ASSIGNMENT. What is needed is an exact copy of the lines in the entries below from the one holding "Relay Chat: Channel" through the one holding "(Invite Only Flag)), users", pictures excluded.

──────── TASK INPUTS ────────

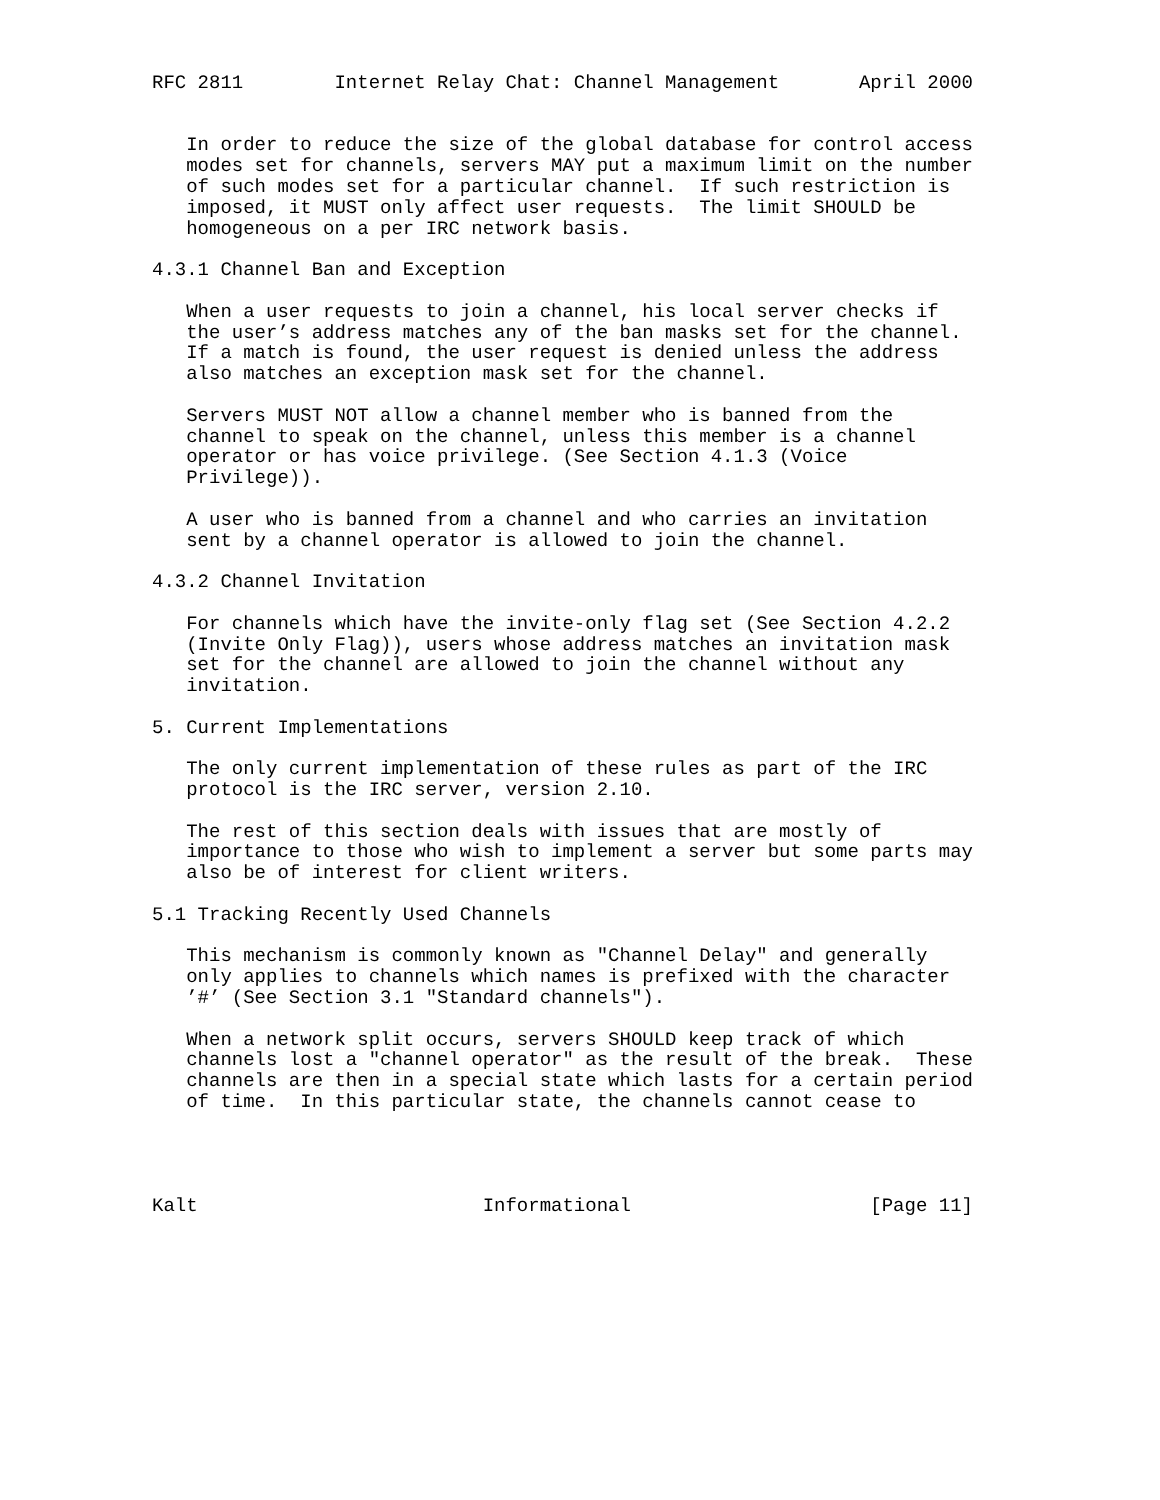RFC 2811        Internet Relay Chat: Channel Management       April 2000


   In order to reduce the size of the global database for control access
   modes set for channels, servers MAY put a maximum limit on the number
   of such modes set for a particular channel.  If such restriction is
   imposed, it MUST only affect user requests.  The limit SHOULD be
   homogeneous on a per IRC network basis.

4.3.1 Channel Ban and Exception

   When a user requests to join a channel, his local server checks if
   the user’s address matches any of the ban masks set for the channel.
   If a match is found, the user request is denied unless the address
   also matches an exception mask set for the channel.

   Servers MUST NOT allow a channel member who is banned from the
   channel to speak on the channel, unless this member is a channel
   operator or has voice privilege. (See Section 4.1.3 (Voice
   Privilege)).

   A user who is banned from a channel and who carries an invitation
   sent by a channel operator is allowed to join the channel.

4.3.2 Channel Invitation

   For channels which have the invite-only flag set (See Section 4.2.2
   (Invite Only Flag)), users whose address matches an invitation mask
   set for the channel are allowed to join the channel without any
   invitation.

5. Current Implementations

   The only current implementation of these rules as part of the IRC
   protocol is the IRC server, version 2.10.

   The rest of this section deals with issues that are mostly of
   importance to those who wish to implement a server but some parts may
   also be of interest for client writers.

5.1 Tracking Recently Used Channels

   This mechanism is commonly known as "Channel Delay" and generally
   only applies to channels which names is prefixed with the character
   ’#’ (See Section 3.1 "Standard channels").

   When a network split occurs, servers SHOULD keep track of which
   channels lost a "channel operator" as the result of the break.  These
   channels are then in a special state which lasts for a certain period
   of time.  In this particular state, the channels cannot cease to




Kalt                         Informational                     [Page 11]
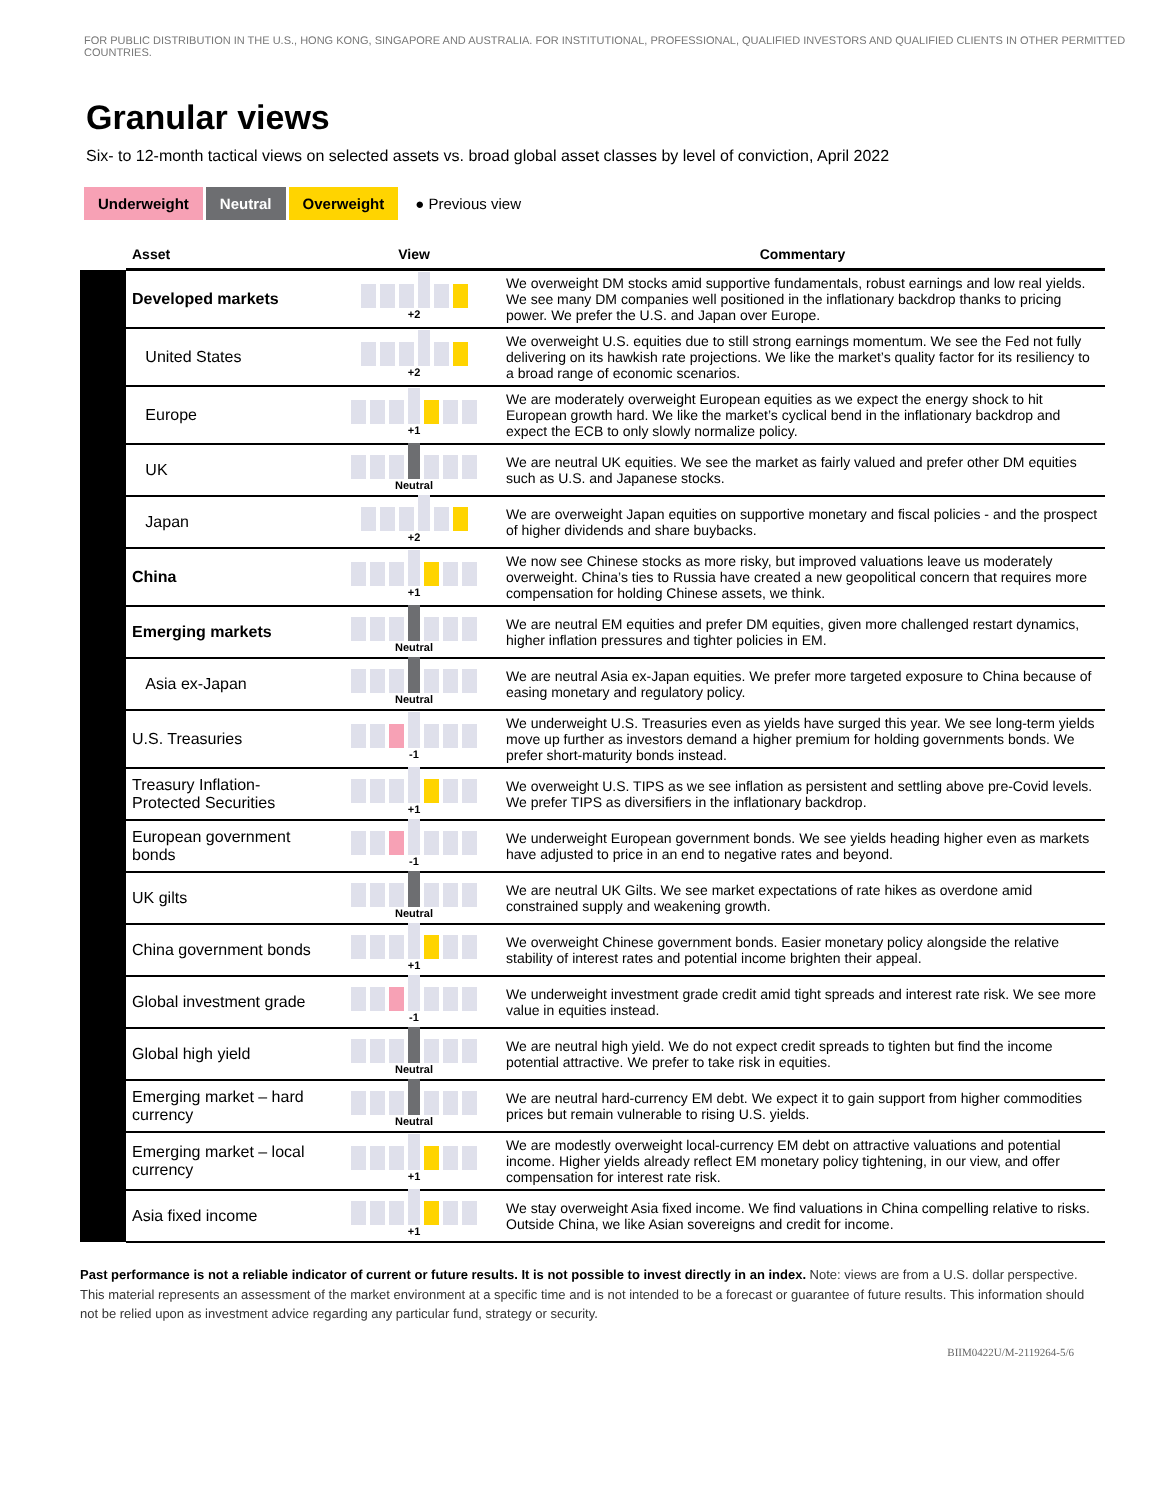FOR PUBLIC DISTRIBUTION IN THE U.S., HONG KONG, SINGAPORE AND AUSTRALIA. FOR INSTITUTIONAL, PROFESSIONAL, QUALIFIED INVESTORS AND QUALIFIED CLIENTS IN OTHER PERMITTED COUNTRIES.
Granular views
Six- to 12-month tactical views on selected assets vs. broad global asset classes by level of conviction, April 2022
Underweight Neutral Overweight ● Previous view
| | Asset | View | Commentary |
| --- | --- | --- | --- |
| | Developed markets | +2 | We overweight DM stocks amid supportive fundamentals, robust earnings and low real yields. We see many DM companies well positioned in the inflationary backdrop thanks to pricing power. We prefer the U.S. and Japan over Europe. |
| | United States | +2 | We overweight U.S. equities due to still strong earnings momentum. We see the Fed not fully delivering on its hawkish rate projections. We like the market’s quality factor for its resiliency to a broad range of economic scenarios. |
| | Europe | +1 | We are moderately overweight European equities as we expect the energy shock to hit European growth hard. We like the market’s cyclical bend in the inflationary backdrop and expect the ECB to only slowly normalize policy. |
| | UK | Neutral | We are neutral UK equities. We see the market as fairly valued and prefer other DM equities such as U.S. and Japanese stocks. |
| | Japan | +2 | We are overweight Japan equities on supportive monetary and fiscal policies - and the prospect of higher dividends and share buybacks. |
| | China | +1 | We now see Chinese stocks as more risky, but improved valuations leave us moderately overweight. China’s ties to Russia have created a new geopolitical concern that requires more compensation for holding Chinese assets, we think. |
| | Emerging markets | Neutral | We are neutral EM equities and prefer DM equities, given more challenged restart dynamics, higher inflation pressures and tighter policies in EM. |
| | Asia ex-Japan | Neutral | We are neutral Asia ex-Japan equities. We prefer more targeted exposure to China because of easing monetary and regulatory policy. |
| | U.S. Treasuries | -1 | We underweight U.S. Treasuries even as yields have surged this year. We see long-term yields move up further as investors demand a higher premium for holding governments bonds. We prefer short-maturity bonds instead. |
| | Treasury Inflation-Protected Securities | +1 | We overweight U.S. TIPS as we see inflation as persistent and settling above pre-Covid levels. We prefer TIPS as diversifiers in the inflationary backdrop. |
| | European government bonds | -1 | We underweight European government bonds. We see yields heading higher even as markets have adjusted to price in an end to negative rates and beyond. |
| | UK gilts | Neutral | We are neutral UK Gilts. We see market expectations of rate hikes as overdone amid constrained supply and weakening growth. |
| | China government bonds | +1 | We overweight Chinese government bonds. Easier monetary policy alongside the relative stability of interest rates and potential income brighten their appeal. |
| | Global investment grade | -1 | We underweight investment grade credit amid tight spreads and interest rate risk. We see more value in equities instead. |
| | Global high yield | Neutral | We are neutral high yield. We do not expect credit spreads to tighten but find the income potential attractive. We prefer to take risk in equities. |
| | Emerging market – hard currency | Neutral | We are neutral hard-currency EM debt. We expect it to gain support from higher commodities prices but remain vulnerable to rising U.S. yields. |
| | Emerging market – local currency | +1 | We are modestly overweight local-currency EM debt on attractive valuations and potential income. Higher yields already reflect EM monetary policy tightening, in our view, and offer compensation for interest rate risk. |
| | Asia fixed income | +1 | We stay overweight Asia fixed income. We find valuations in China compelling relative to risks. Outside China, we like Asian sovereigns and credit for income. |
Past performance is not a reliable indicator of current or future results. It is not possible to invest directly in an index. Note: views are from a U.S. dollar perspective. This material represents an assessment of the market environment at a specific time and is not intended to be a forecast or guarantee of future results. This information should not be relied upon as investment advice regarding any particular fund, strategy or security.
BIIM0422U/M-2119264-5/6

────────
──────── TASK INPUTS ────────

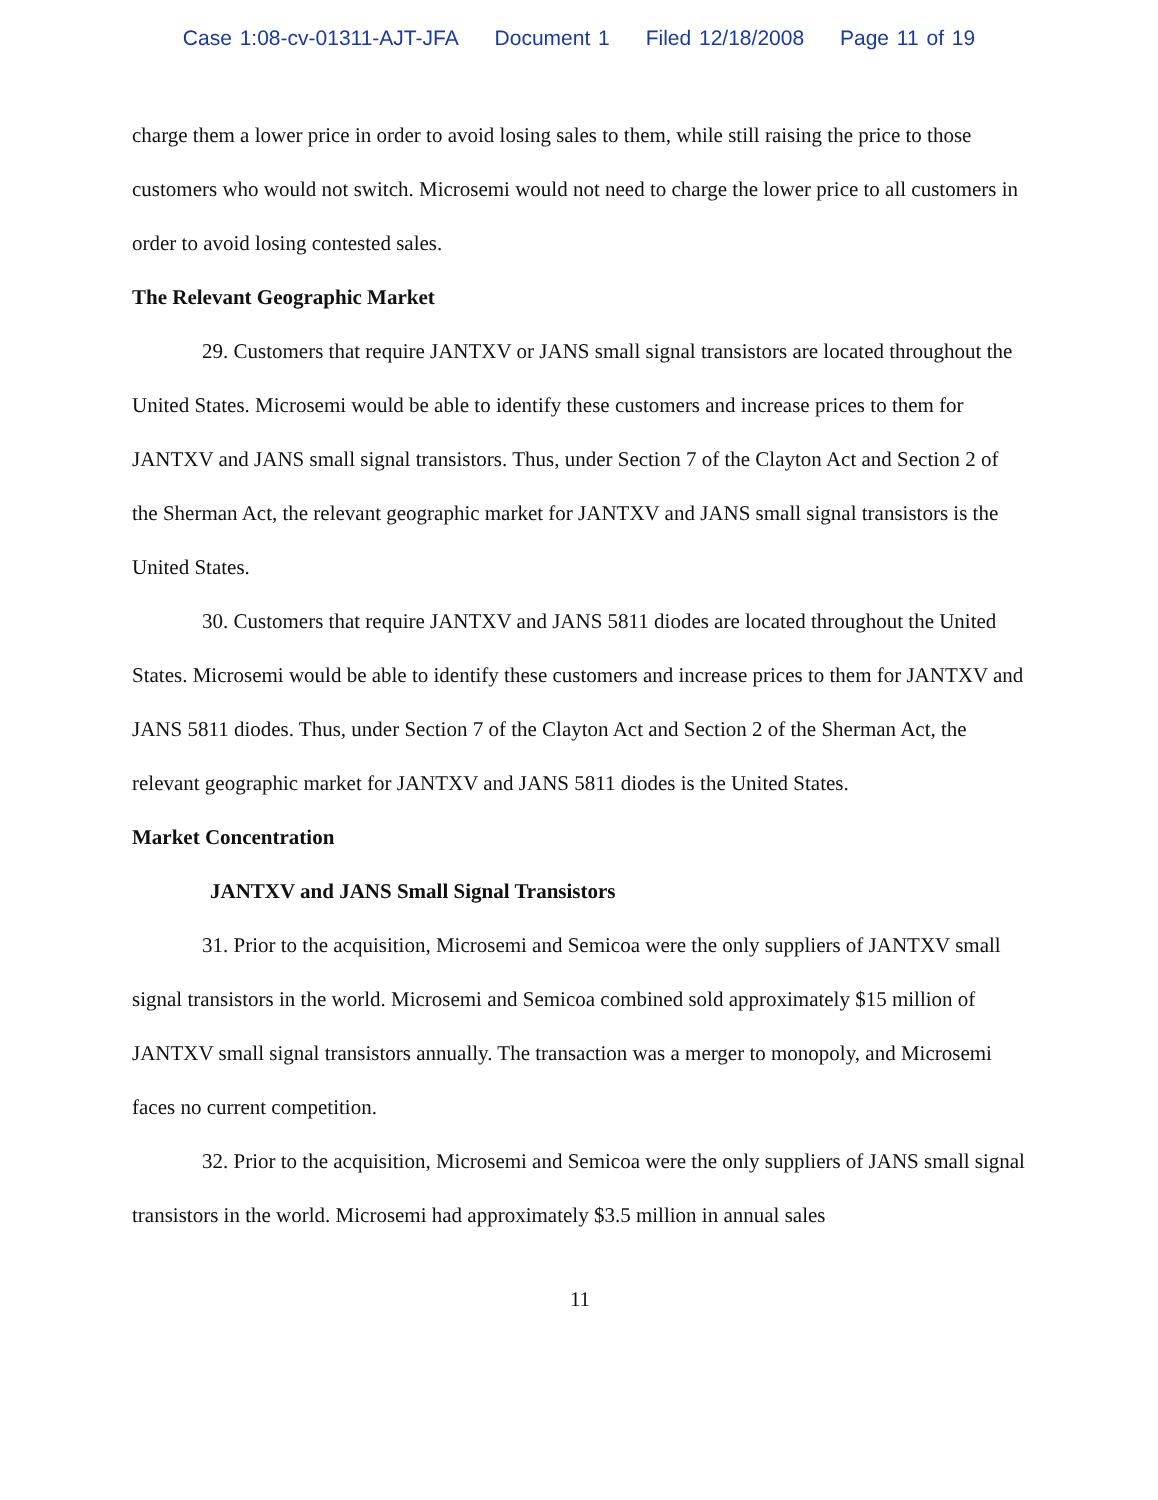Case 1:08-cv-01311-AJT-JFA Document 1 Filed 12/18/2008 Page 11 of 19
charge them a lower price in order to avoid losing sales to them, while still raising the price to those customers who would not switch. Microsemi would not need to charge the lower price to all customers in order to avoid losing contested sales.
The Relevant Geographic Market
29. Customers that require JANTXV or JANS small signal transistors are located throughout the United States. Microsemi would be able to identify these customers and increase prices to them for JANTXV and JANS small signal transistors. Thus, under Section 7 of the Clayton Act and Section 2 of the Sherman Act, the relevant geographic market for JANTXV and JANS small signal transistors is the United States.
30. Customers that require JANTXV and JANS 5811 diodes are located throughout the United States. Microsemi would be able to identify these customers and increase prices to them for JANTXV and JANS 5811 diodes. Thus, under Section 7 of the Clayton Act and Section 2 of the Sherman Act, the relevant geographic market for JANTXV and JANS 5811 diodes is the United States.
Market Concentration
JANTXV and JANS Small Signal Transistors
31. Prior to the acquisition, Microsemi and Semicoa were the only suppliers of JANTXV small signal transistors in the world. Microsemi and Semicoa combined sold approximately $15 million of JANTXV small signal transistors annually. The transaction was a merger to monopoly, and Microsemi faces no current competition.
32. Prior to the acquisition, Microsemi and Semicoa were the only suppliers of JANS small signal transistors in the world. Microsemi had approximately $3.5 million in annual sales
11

────────

EXERCISE SOLUTION.
RFC 2811        Internet Relay Chat: Channel Management       April 2000


   In order to reduce the size of the global database for control access
   modes set for channels, servers MAY put a maximum limit on the number
   of such modes set for a particular channel.  If such restriction is
   imposed, it MUST only affect user requests.  The limit SHOULD be
   homogeneous on a per IRC network basis.

4.3.1 Channel Ban and Exception

   When a user requests to join a channel, his local server checks if
   the user’s address matches any of the ban masks set for the channel.
   If a match is found, the user request is denied unless the address
   also matches an exception mask set for the channel.

   Servers MUST NOT allow a channel member who is banned from the
   channel to speak on the channel, unless this member is a channel
   operator or has voice privilege. (See Section 4.1.3 (Voice
   Privilege)).

   A user who is banned from a channel and who carries an invitation
   sent by a channel operator is allowed to join the channel.

4.3.2 Channel Invitation

   For channels which have the invite-only flag set (See Section 4.2.2
   (Invite Only Flag)), users whose address matches an invitation mask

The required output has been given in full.